WSHS CHEER INSTAGRAM
Pom-poms in hand, lined up in neat rows on the side of the field, cheering on the football team; this image immediately comes to mind when one hears the word cheerleader. However, football cheer is only a small part of what the cheer team does. Abby Kellett (12) has been cheering since the beginning of middle school and emphasizes that cheer requires a high level of athleticism.
“Pyramids, jumps, stunt sequences, one mans, dance, cheer, chant — there’s a lot that goes into it,” Kellett said. “It’s actual hard work.”
Each week, the team practices around two to three times. Practices consist of conditioning, a team meeting, stretching, reviewing of the sideline cheers and stunting. Flyer Emma Roaten (12) has been cheering for five years. She notes that many people are unaware that cheering stretches beyond football, largely because the team cannot showcase their skills during games.
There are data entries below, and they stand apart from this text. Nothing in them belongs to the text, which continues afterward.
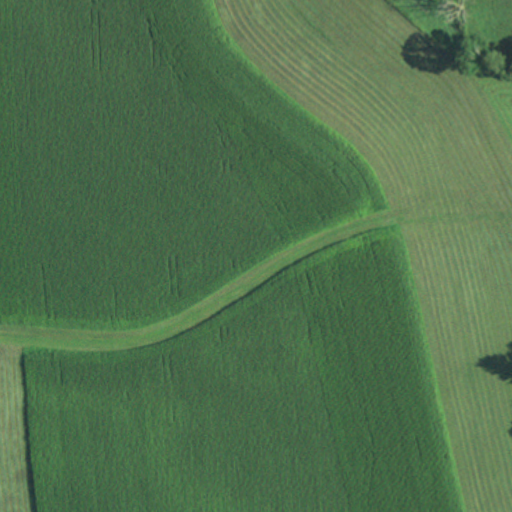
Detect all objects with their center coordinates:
road: (69, 347)
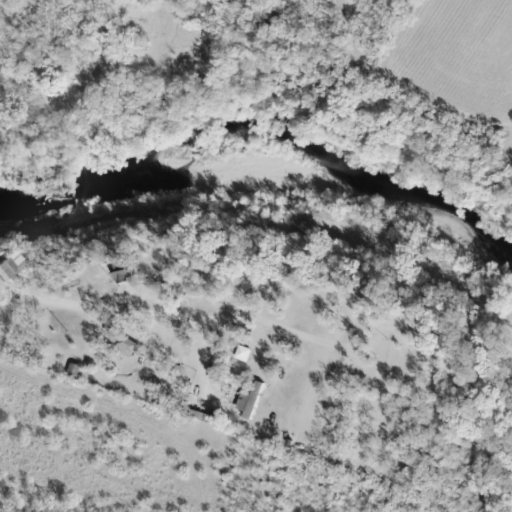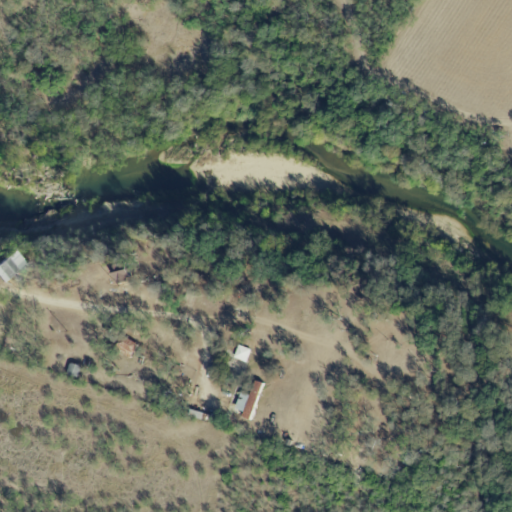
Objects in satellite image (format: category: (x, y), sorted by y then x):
road: (399, 47)
river: (259, 142)
building: (124, 272)
road: (101, 306)
building: (242, 353)
building: (250, 400)
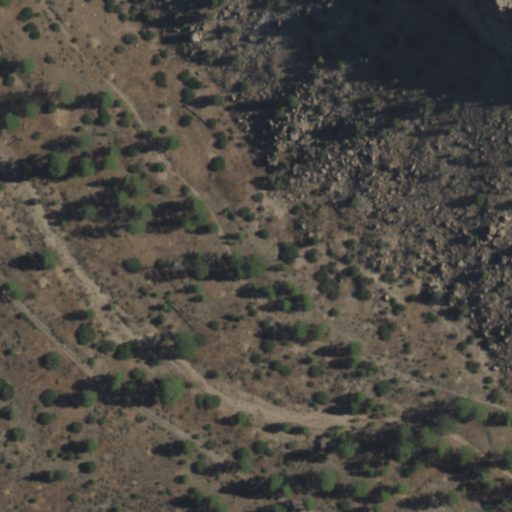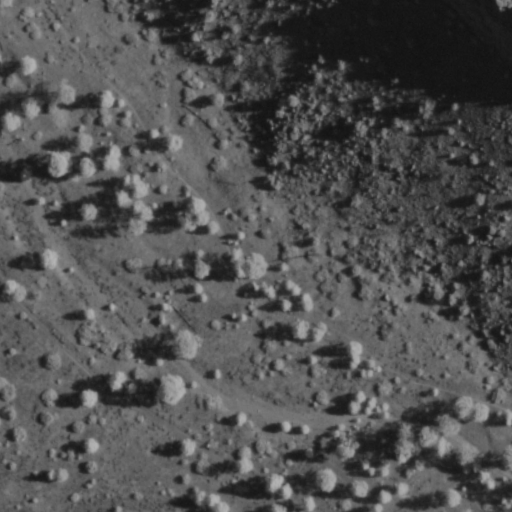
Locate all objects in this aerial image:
road: (228, 266)
road: (5, 295)
road: (153, 417)
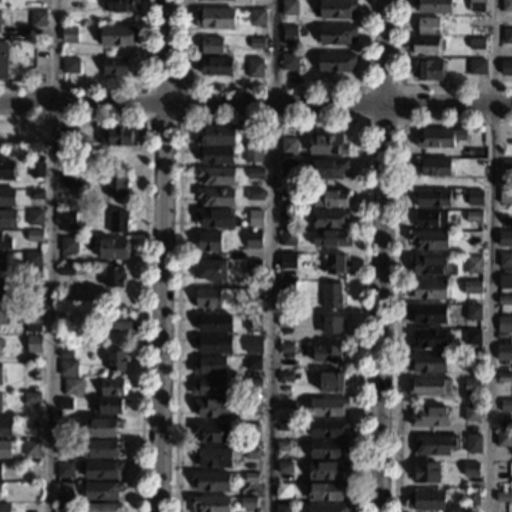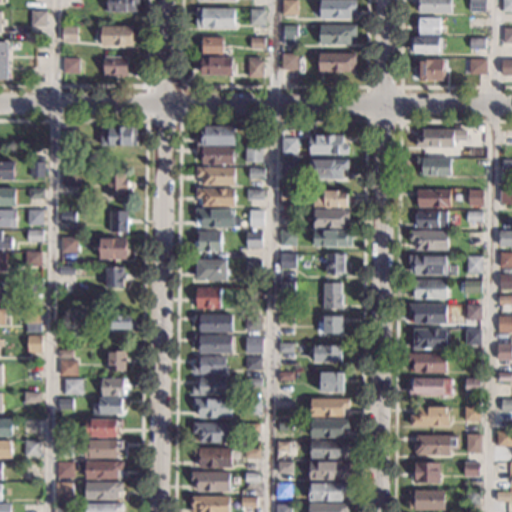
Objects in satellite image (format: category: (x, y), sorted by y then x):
building: (220, 0)
building: (226, 0)
building: (75, 4)
building: (122, 5)
building: (476, 5)
building: (477, 5)
building: (506, 5)
building: (121, 6)
building: (431, 6)
building: (433, 6)
building: (506, 6)
building: (289, 7)
building: (288, 8)
building: (335, 9)
building: (338, 9)
building: (257, 16)
building: (38, 18)
building: (215, 18)
building: (256, 18)
building: (37, 19)
building: (214, 19)
building: (0, 20)
building: (474, 23)
building: (428, 25)
building: (426, 26)
building: (289, 32)
building: (68, 34)
building: (69, 34)
building: (336, 34)
building: (117, 35)
building: (289, 35)
building: (334, 35)
building: (506, 35)
building: (507, 36)
building: (115, 37)
building: (265, 37)
building: (256, 42)
building: (477, 43)
building: (256, 44)
building: (425, 44)
building: (475, 44)
building: (211, 45)
building: (210, 46)
building: (424, 46)
building: (3, 60)
building: (3, 60)
building: (289, 61)
building: (337, 61)
building: (288, 63)
building: (334, 63)
road: (318, 64)
building: (70, 65)
building: (115, 65)
building: (70, 66)
building: (113, 66)
building: (215, 66)
building: (216, 66)
building: (477, 66)
building: (506, 66)
building: (254, 67)
building: (475, 67)
building: (254, 68)
building: (506, 68)
building: (431, 69)
building: (428, 70)
road: (179, 85)
road: (0, 86)
road: (412, 87)
road: (256, 101)
road: (400, 121)
building: (479, 129)
building: (66, 133)
building: (36, 134)
building: (118, 135)
building: (117, 136)
building: (215, 136)
building: (1, 137)
building: (256, 137)
building: (440, 137)
building: (507, 138)
building: (440, 139)
building: (217, 144)
building: (327, 144)
building: (289, 145)
building: (327, 145)
building: (288, 146)
building: (253, 154)
building: (252, 155)
building: (214, 156)
building: (507, 164)
building: (507, 165)
building: (434, 166)
building: (432, 167)
building: (288, 168)
building: (328, 168)
building: (36, 169)
building: (326, 169)
building: (7, 170)
building: (6, 171)
building: (35, 171)
building: (256, 173)
building: (254, 174)
building: (216, 175)
building: (72, 177)
building: (215, 177)
building: (69, 178)
building: (113, 185)
building: (116, 186)
building: (35, 193)
building: (255, 194)
building: (35, 195)
building: (254, 195)
building: (7, 196)
building: (215, 196)
building: (286, 196)
building: (505, 196)
building: (7, 197)
building: (287, 197)
building: (475, 197)
building: (505, 197)
building: (214, 198)
building: (330, 198)
building: (433, 198)
building: (474, 198)
building: (329, 199)
building: (431, 199)
building: (67, 215)
building: (69, 216)
building: (474, 216)
building: (7, 217)
building: (34, 217)
building: (256, 217)
building: (473, 217)
building: (34, 218)
building: (216, 218)
building: (255, 218)
building: (331, 218)
building: (431, 218)
building: (7, 219)
building: (214, 219)
building: (328, 219)
building: (430, 220)
building: (118, 221)
building: (116, 222)
building: (89, 232)
building: (34, 235)
building: (33, 236)
building: (287, 237)
building: (505, 237)
building: (287, 238)
building: (332, 238)
building: (253, 239)
building: (332, 239)
building: (429, 239)
building: (252, 240)
building: (472, 240)
building: (505, 240)
building: (5, 241)
building: (208, 241)
building: (428, 241)
building: (206, 242)
road: (143, 243)
building: (5, 244)
building: (68, 244)
building: (68, 245)
building: (111, 248)
building: (112, 248)
road: (48, 255)
road: (272, 255)
road: (378, 255)
road: (490, 255)
road: (161, 256)
building: (32, 258)
building: (31, 259)
building: (505, 259)
building: (3, 260)
building: (286, 260)
building: (287, 260)
road: (397, 260)
building: (505, 260)
building: (2, 262)
building: (335, 263)
building: (334, 264)
building: (474, 264)
building: (428, 265)
building: (473, 265)
building: (427, 266)
building: (252, 268)
building: (211, 269)
building: (210, 270)
building: (65, 271)
building: (114, 277)
building: (114, 277)
building: (505, 280)
building: (505, 282)
building: (34, 286)
building: (472, 286)
building: (286, 287)
building: (471, 287)
building: (430, 289)
building: (2, 290)
building: (285, 290)
building: (426, 290)
building: (1, 291)
building: (253, 294)
building: (332, 295)
building: (331, 296)
building: (207, 297)
building: (206, 299)
building: (504, 301)
building: (473, 311)
building: (426, 313)
building: (428, 313)
building: (471, 313)
building: (2, 316)
building: (2, 316)
building: (32, 319)
building: (285, 321)
building: (116, 322)
building: (122, 322)
building: (213, 322)
building: (32, 323)
building: (212, 323)
building: (252, 323)
building: (505, 323)
building: (330, 324)
building: (328, 325)
building: (504, 325)
building: (473, 336)
building: (472, 337)
building: (429, 338)
building: (427, 340)
building: (34, 343)
building: (213, 343)
building: (33, 344)
building: (213, 344)
building: (253, 344)
building: (252, 345)
building: (285, 348)
building: (504, 351)
building: (503, 352)
building: (327, 353)
building: (63, 354)
building: (325, 354)
building: (115, 360)
building: (116, 361)
building: (252, 362)
building: (427, 362)
building: (66, 363)
building: (426, 363)
building: (252, 364)
building: (210, 365)
building: (209, 366)
building: (67, 368)
building: (0, 373)
building: (0, 374)
building: (284, 377)
building: (503, 377)
building: (331, 381)
building: (253, 382)
building: (330, 382)
building: (472, 385)
building: (72, 386)
building: (112, 386)
building: (209, 386)
building: (430, 386)
building: (71, 387)
building: (111, 387)
building: (208, 387)
building: (471, 387)
building: (429, 388)
building: (32, 397)
building: (0, 401)
building: (65, 403)
building: (64, 404)
building: (284, 404)
building: (108, 405)
building: (506, 405)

“At practice, we’ll focus on football for like 10 minutes and then focus on competitive [cheer],” Roaten said. “What people see at games isn’t what we do at all, and we usually can’t do the harder stunts at games because we don’t have mats.”
The competitive aspect of cheer is both time-consuming and strenuous. In the weeks leading up to competition, the number of practices are increased up to six days. Stunt groups can also opt in to participate in additional practices. This season, the team faced many challenges regarding preparation for competitions. Several girls have suffered from injuries, causing the team to rely on alternates to compose an entire stunt group until more changes could be made. Each time someone recovered, the routine had to adjust again.
“At the beginning of the season, it was going super well, we had a whole new team, but everyone was working super well together,” Roaten said. “Then, I’d say like any year in cheer, as it goes on, people get hurt, stuff happens, stunt groups have to get changed, but I’d say it’s been a pretty good season.”
Jade Williams (11) cheered throughout middle and high school. She describes how the team overcame some of the communication and teamwork challenges that they faced.
“Talking it out,” Williams said. “We did this lemon squeeze where we just let everything out on the table so we could get past it.”
The team won their first competition. The results of the second competition are still unknown, but the team is doing a virtual competition to get a bid to go to High School Nationals. In the past, a lack of funding and early ends to the season have prevented the seniors from going to Nationals. No matter the result, the team’s progress this year is particularly exciting for seniors.
“It’s been exciting, and we’ve really grown in our dedication to the sport,” Kellett said.